Provided data START

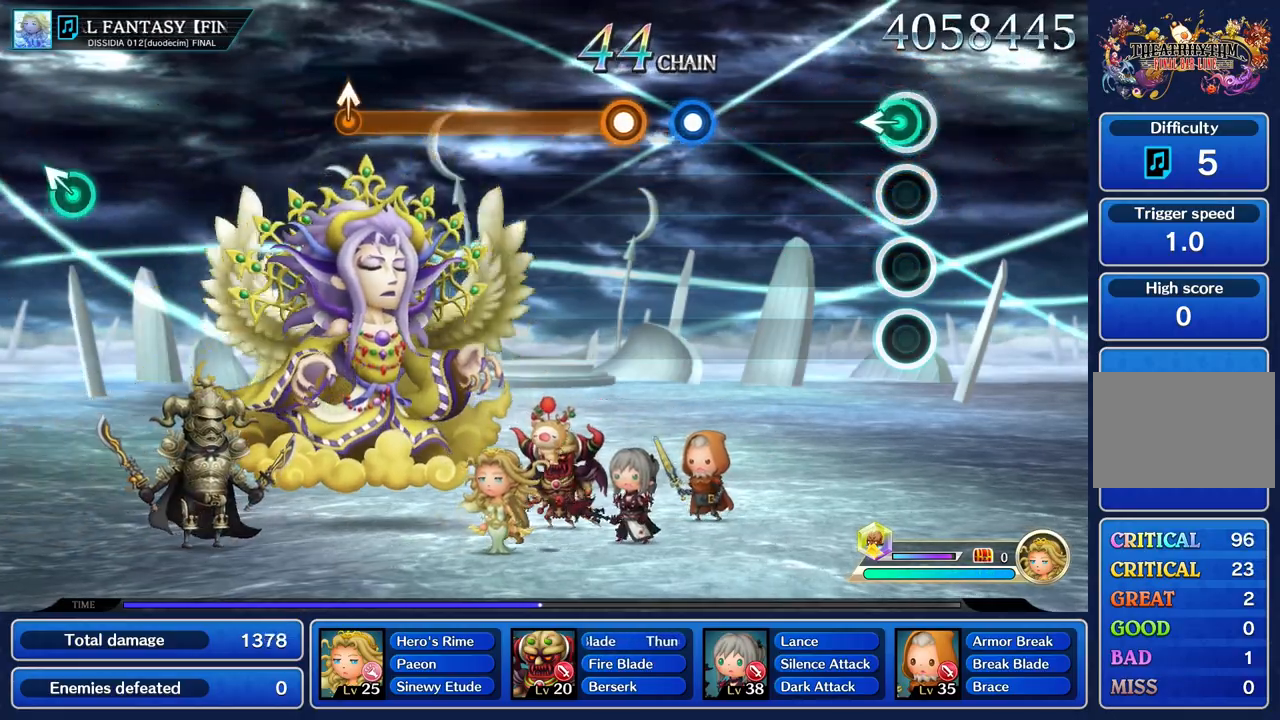
Gameplay with a controller (PlayStation layout); each line is a JSON object with the inputs held at the frame after it. "events" lists button and stick changes between this image and that frame as [ms after this image, input, new state], when the widget could be followed in between. Not read: CIRCLE L3 R2 R3 SQUARE.
{"buttons": [], "left_stick": "center", "right_stick": "center", "events": [[50, "left_stick", "left"], [184, "left_stick", "center"]]}
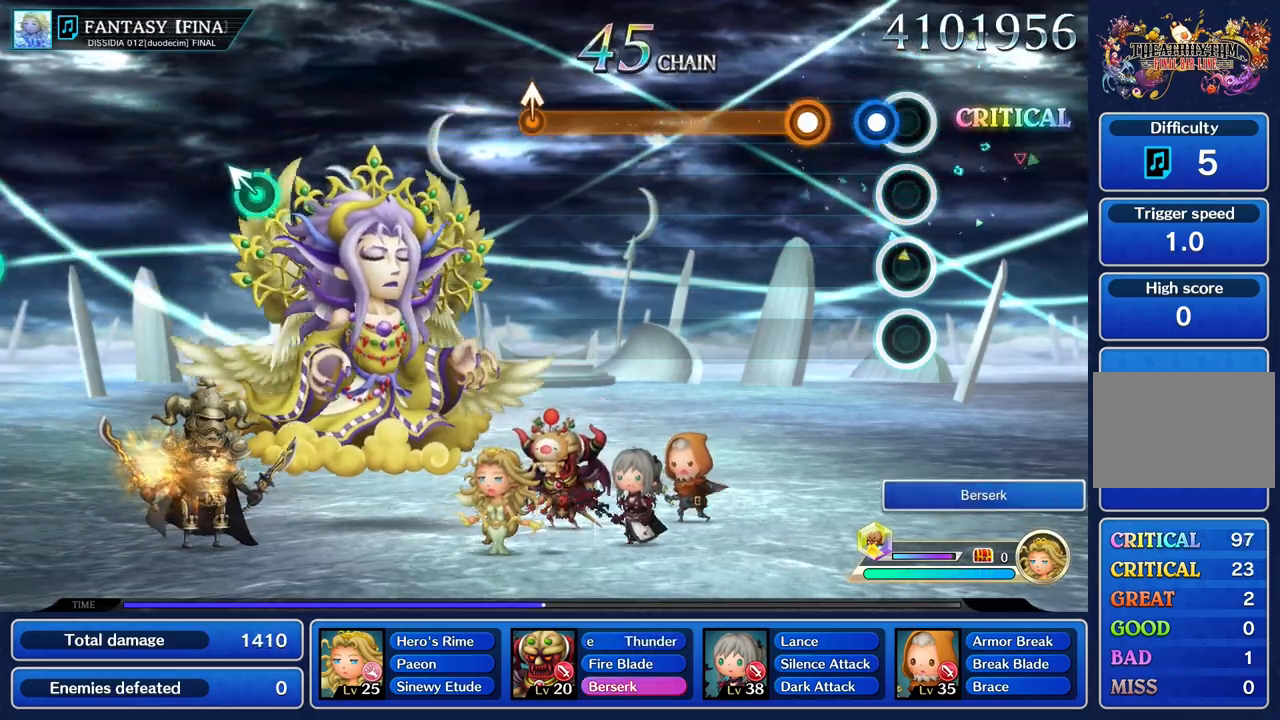
{"buttons": ["R1"], "left_stick": "center", "right_stick": "center", "events": [[117, "R1", "down"], [217, "R1", "up"], [300, "R1", "down"]]}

Provided data END

Task description
All of the lines above must be repeated without alteration, though the pictures are to be excluded.

Task answer
Gameplay with a controller (PlayStation layout); each line is a JSON object with the inputs held at the frame after it. "events" lists button and stick changes between this image and that frame as [ms after this image, input, new state], when the widget could be followed in between. Not read: CIRCLE L3 R2 R3 SQUARE.
{"buttons": [], "left_stick": "center", "right_stick": "center", "events": [[50, "left_stick", "left"], [184, "left_stick", "center"]]}
{"buttons": ["R1"], "left_stick": "center", "right_stick": "center", "events": [[117, "R1", "down"], [217, "R1", "up"], [300, "R1", "down"]]}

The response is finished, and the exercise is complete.